**Data below:**

*-*-*

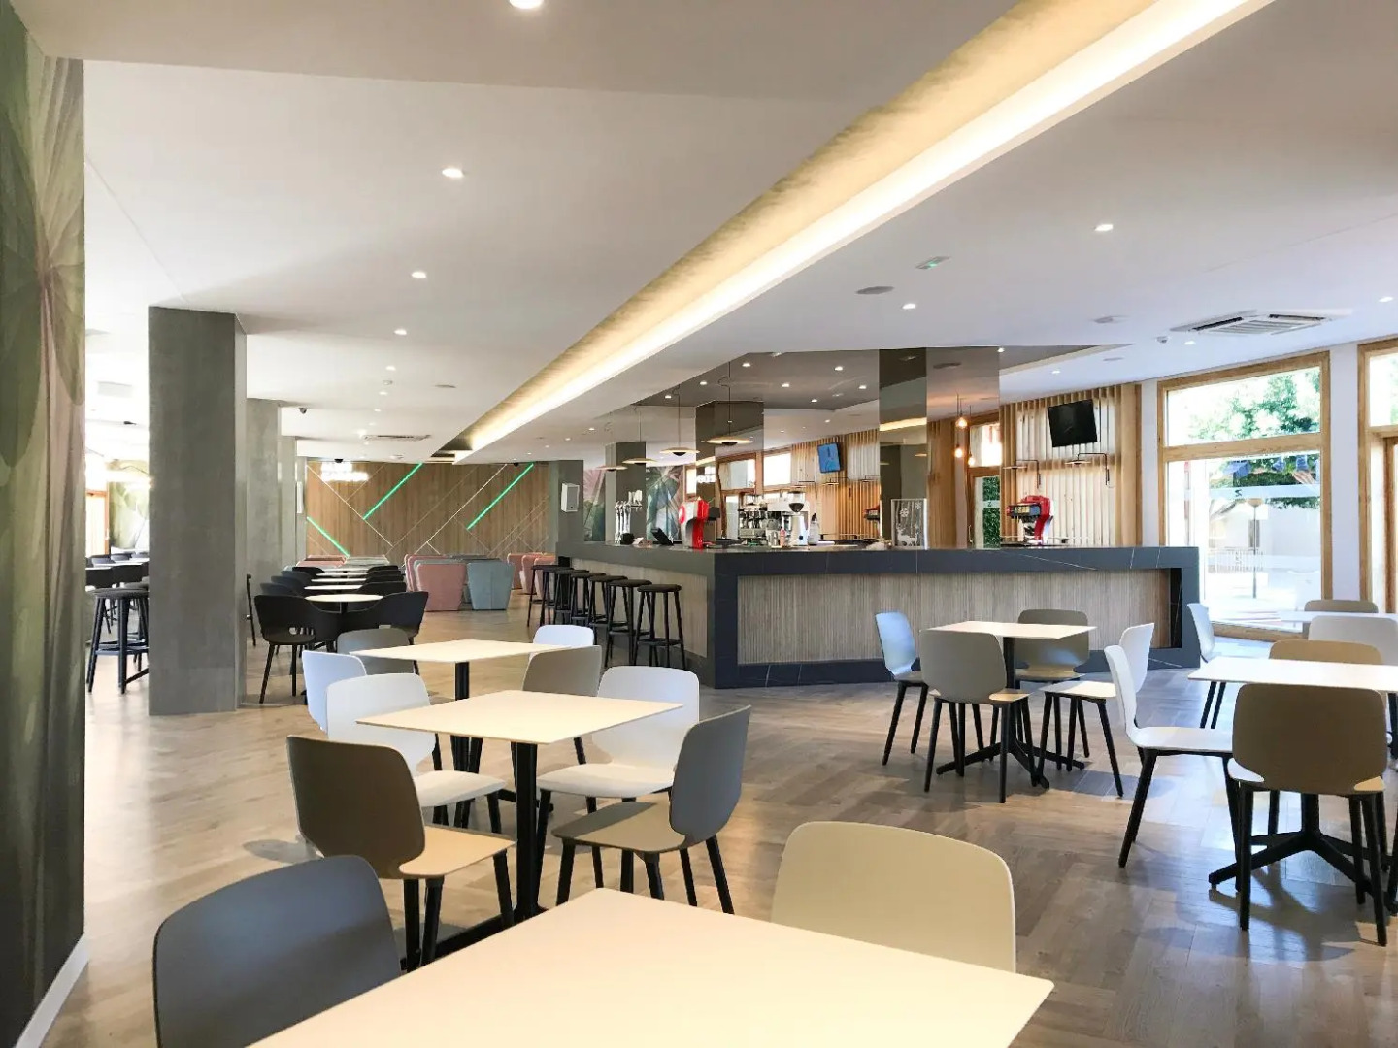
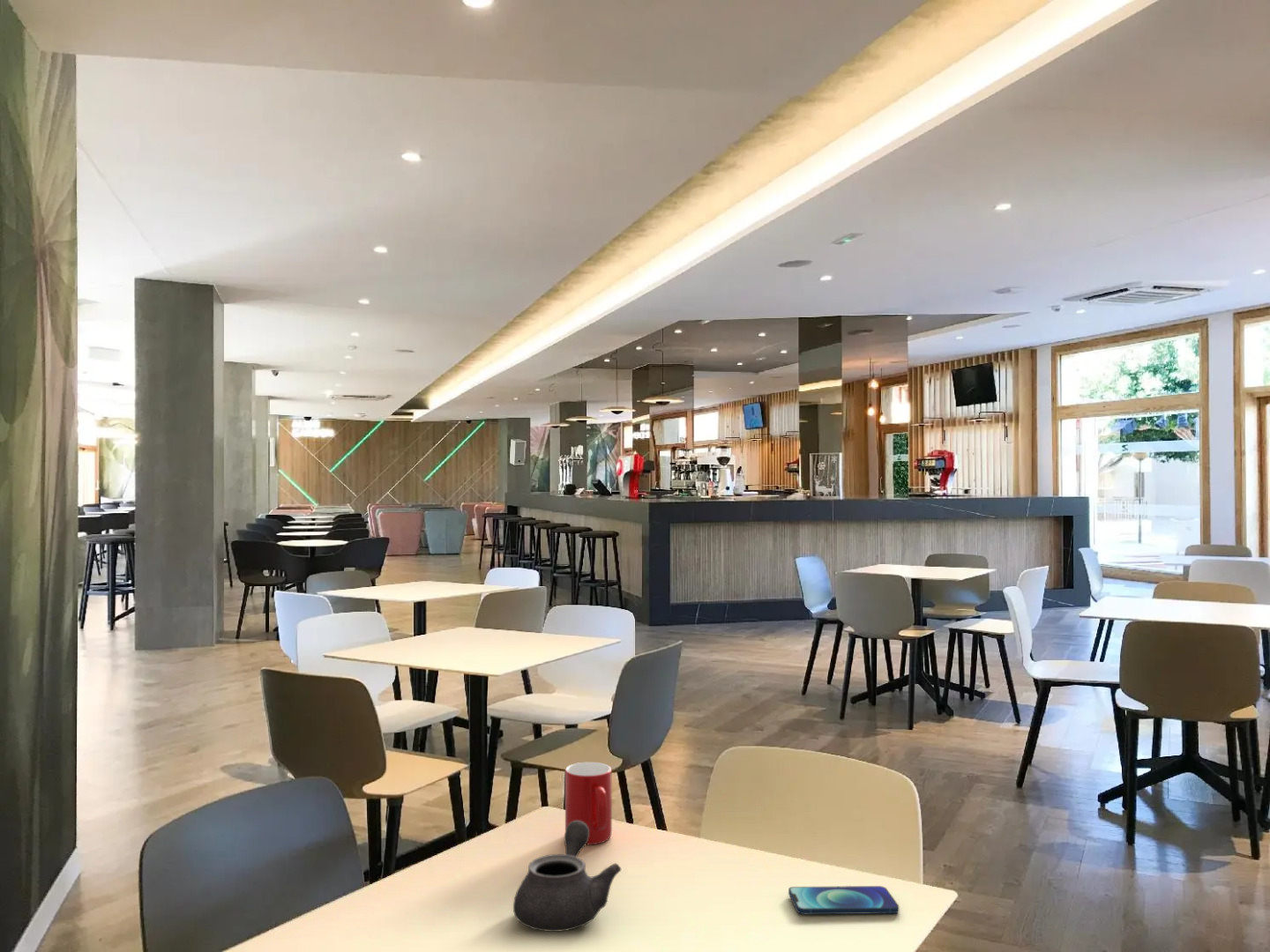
+ smartphone [788,885,900,915]
+ teapot [512,821,622,933]
+ cup [564,761,613,845]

*-*-*

**The problem:**
Leave out the images and write out the listing above exactly.

**Finished task:**
+ smartphone [788,885,900,915]
+ teapot [512,821,622,933]
+ cup [564,761,613,845]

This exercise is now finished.